Net cash provided by operating activities of $62.6 million in the three months ended March 27, 2009 primarily consisted of net income of $2.9 million, adjustments for non-cash items of $11.2 million and cash provided by working capital items of $48.5 million. Adjustments for non-cash items primarily consisted of $4.8 million in depreciation and amortization of property, equipment and intangible assets, $4.9 million in bad debt expense, $1.3 million in deferred income taxes, $0.8 million in share-based compensation and $0.3 million in amortization of debt issuance costs offset by $1.7 million in net gain from the repurchase of $36.4 million of our 81/8% senior subordinated notes and the repayment of $5.2 million of our term debt. The cash provided by working capital items primarily consisted of $8.1 million in lower trade receivables resulting from increased collections and the decline in sales, $11.6 million from decreased inventory levels as a result of decreased purchases associated with expected demand, $5.8 million from decreased prepaid expenses and other current assets primarily from the collection of rebates from vendors, $17.9 million from increased trade payables balances as a result of the timing of purchases and related payments, $3.5 million from accrued expenses primarily from higher accrued compensation and related benefits at period-end and $2.5 million from accrued interest. These items were partially offset by $0.6 million used for income taxes.

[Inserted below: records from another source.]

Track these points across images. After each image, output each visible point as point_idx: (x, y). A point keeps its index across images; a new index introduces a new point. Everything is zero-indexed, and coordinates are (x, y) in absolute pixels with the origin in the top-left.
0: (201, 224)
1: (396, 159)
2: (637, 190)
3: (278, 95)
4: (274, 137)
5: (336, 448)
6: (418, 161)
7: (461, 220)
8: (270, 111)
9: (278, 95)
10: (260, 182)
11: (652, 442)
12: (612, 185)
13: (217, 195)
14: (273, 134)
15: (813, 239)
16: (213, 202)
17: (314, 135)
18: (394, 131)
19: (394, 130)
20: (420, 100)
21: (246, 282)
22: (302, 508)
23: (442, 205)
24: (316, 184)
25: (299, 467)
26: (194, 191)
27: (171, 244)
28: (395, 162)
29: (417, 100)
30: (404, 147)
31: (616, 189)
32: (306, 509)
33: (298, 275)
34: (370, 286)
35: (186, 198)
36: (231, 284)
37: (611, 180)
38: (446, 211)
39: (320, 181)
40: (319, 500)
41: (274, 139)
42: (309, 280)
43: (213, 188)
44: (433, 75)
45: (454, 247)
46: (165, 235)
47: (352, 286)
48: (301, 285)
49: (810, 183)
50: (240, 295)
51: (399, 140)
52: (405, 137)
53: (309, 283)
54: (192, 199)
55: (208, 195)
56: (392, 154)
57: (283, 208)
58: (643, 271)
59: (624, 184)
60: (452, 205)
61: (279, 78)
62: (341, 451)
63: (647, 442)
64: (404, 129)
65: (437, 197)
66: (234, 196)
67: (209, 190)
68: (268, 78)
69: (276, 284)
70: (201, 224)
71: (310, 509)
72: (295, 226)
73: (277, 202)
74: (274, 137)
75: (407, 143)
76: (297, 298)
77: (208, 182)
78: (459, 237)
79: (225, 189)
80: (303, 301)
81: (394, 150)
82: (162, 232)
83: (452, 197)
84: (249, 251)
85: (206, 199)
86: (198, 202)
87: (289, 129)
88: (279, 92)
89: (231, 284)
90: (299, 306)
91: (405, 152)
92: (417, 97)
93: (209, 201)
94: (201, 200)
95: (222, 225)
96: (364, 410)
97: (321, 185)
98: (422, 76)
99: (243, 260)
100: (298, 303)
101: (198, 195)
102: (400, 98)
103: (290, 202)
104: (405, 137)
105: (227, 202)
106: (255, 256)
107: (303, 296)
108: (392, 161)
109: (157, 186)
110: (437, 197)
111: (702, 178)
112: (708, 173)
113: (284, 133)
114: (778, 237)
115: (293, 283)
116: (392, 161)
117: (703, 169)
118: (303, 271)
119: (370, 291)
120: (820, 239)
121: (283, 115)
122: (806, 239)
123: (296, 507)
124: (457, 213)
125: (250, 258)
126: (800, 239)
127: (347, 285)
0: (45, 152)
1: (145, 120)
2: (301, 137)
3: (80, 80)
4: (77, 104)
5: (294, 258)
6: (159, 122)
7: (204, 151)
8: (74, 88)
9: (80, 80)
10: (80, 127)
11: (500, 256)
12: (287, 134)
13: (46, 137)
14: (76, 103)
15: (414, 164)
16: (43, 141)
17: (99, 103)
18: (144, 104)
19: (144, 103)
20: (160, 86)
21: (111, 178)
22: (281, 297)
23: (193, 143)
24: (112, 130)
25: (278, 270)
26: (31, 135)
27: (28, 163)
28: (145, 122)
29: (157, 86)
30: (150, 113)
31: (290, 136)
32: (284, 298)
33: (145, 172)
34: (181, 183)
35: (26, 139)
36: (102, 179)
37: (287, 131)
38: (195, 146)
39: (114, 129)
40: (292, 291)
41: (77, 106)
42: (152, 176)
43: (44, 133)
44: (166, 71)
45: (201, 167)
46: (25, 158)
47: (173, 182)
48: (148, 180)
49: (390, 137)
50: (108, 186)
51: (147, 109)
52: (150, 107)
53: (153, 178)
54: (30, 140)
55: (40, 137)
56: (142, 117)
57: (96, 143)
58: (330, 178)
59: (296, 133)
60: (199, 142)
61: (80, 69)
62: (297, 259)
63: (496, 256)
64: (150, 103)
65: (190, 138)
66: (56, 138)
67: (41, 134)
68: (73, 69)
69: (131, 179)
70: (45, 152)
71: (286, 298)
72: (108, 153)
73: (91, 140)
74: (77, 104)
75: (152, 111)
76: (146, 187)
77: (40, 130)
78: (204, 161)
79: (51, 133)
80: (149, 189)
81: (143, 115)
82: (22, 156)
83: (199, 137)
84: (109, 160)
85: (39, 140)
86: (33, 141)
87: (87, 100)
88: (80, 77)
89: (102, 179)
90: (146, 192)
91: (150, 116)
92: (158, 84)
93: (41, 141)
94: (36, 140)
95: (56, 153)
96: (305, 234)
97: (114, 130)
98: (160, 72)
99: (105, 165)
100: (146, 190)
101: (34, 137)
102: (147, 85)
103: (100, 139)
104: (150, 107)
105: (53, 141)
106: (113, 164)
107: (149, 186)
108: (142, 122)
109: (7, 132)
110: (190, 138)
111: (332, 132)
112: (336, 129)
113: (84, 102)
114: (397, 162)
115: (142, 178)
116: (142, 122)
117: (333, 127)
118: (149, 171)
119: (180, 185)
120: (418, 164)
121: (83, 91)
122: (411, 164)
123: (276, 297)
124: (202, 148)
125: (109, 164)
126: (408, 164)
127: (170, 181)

As of March 26, 2010, we had $33.1 million of availability under Interline New Jerseys $100.0 million revolving credit facility after the limitation under the bank credit facilitys ratio of net total indebtedness to adjusted consolidated EBITDA, as defined by the credit facility. As of March 26, 2010, we had $117.6 million of total cash on hand and permitted investments (including $25.0 million in cash that, for the covenant compliance ratio, is netted against debt).